YOLO-FDCL: Improved YOLOv8 for Driver Fatigue Detection in Complex Lighting Conditions

Abstract

Accurately identifying driver fatigue in complex driving environments plays a crucial role in road traffic safety. To address the challenge of reduced fatigue detection accuracy in complex cabin environments caused by lighting variations, we propose YOLO-FDCL, a novel algorithm specifically designed for driver fatigue detection under complex lighting conditions. This algorithm introduces MobileNetV4 into the backbone network to enhance the model's ability to extract fatigue-related features in complex driving environments while reducing the model's parameter size.

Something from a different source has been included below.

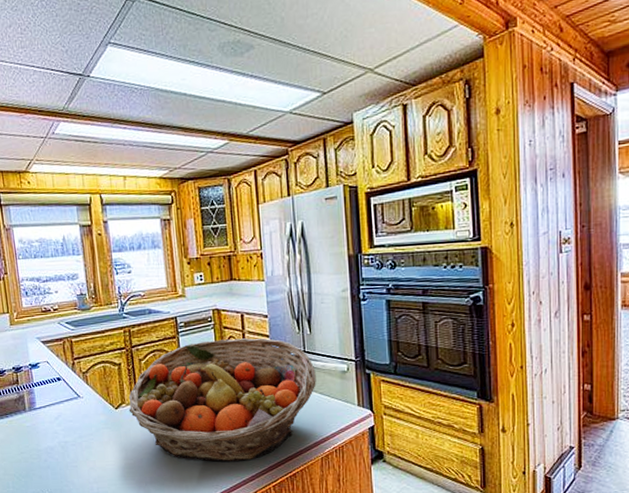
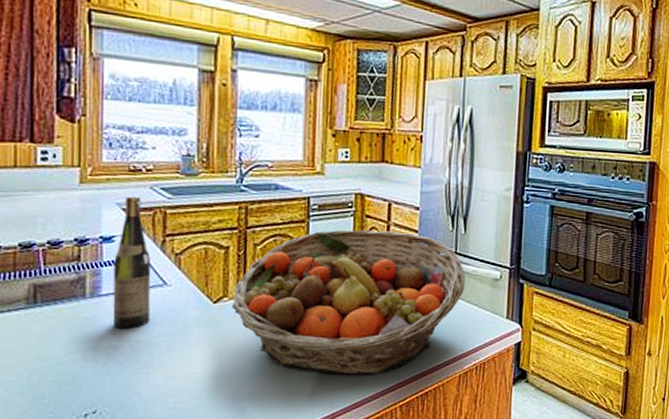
wine bottle: none [41,330,72,433] -> present [112,196,151,329]

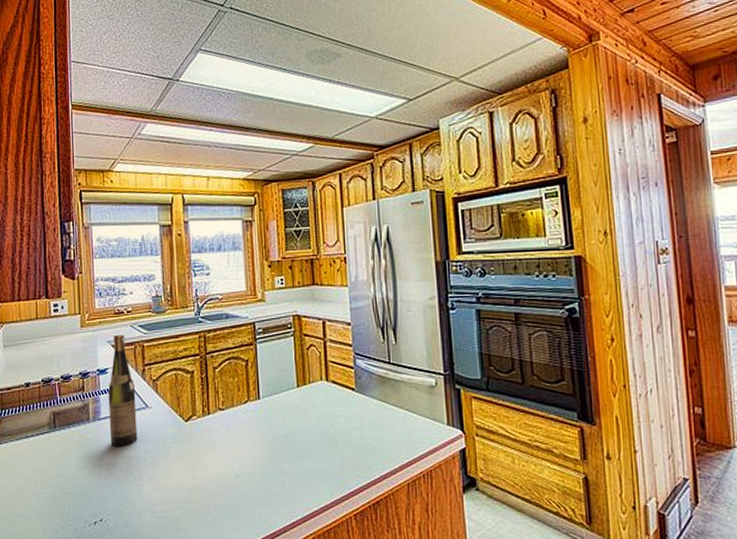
fruit basket: present [231,230,466,375] -> none [199,347,402,485]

Additionally, by incorporating the concept of structural re-parameterization, RepFPN is introduced into the neck section of the algorithm to strengthen the network's multi-scale feature fusion capabilities, further improving the model's detection performance. Experimental results show that on the YAWDD dataset, compared to the baseline YOLOv8-S, precision increased from 97.4% to 98.8%, recall improved from 96.3% to 97.5%, mAP@0.5 increased from 98.0% to 98.8%, and mAP@0.5:0.95 increased from 92.4% to 94.2%. This algorithm has made significant progress in the task of fatigue detection under complex lighting conditions. At the same time, this model shows outstanding performance on our self-developed Complex Lighting Driving Fatigue Dataset (CLDFD), with precision and recall improving by 2.8% and 2.2%, respectively, and improvements of 3.1% and 3.6% in mAP@0.5 and mAP@0.5:0.95 compared to the baseline model, respectively.

Keywords: Mobilenetv4; RepFPN; YOLOv8; driver fatigue detection; multi-scale feature fusion.